* **WHAT YOU WILL DO**
Give the listing below again exactly, but without any of its pictures.
-------- DATA SUPPLIED --------
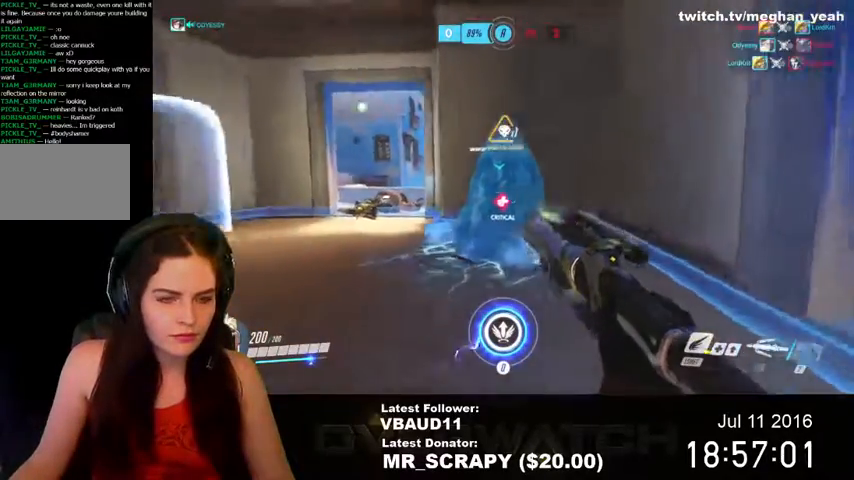
{"keys": [], "mouse": ["left"], "events": [[500, "d", "up"]]}
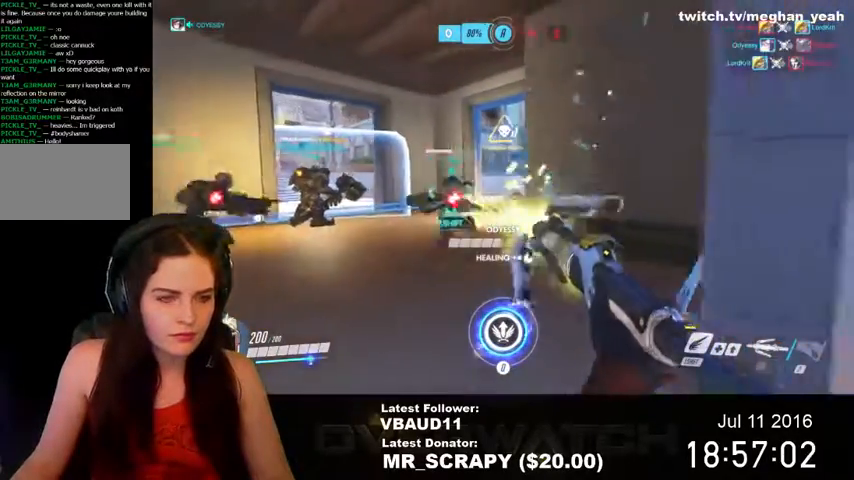
{"keys": ["a"], "mouse": ["left"], "events": [[33, "a", "down"], [233, "w", "down"], [500, "w", "up"]]}
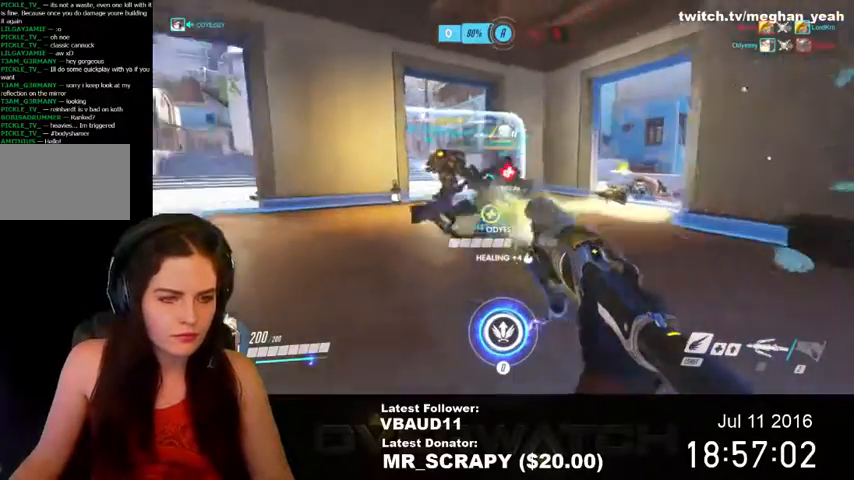
{"keys": ["a"], "mouse": ["left"], "events": []}
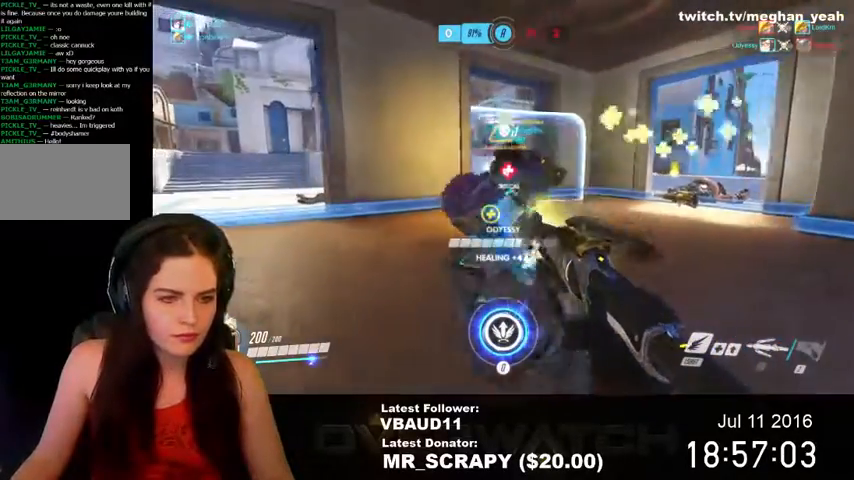
{"keys": ["a"], "mouse": ["left"], "events": []}
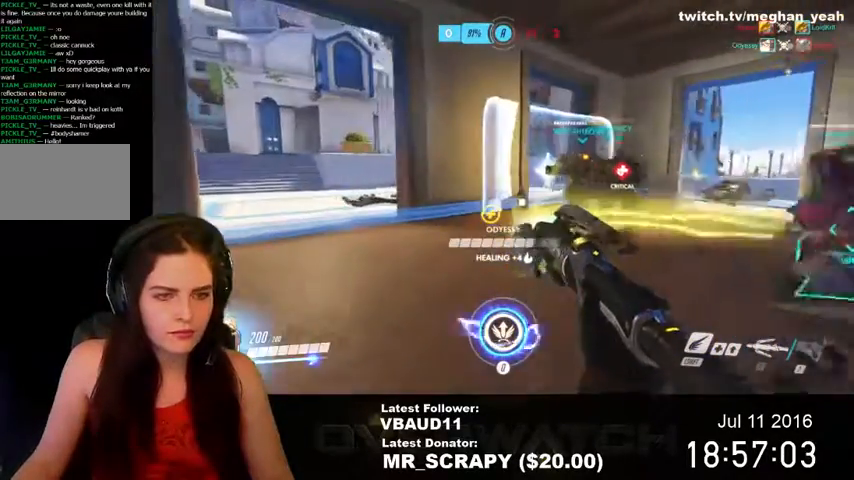
{"keys": ["d"], "mouse": ["left"], "events": [[200, "s", "down"], [233, "a", "up"], [367, "d", "down"], [433, "s", "up"]]}
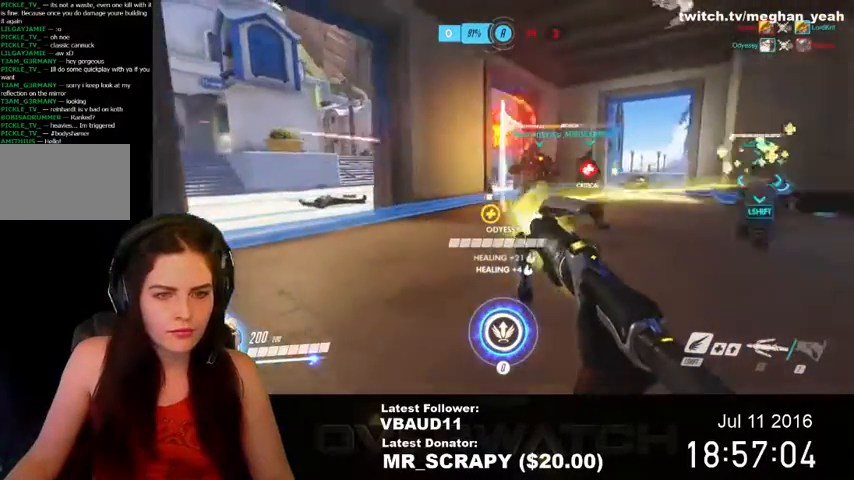
{"keys": ["d"], "mouse": ["left"], "events": []}
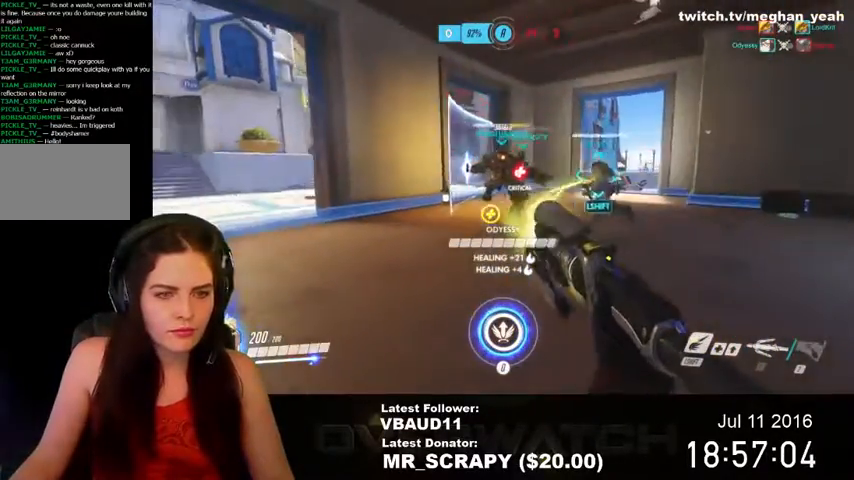
{"keys": ["d"], "mouse": ["left"], "events": [[33, "w", "down"], [267, "mouse_left", "up"], [333, "mouse_left", "down"], [367, "w", "up"]]}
--------
* **EXERCISE OUTPUT**
{"keys": [], "mouse": ["left"], "events": [[500, "d", "up"]]}
{"keys": ["a"], "mouse": ["left"], "events": [[33, "a", "down"], [233, "w", "down"], [500, "w", "up"]]}
{"keys": ["a"], "mouse": ["left"], "events": []}
{"keys": ["a"], "mouse": ["left"], "events": []}
{"keys": ["d"], "mouse": ["left"], "events": [[200, "s", "down"], [233, "a", "up"], [367, "d", "down"], [433, "s", "up"]]}
{"keys": ["d"], "mouse": ["left"], "events": []}
{"keys": ["d"], "mouse": ["left"], "events": [[33, "w", "down"], [267, "mouse_left", "up"], [333, "mouse_left", "down"], [367, "w", "up"]]}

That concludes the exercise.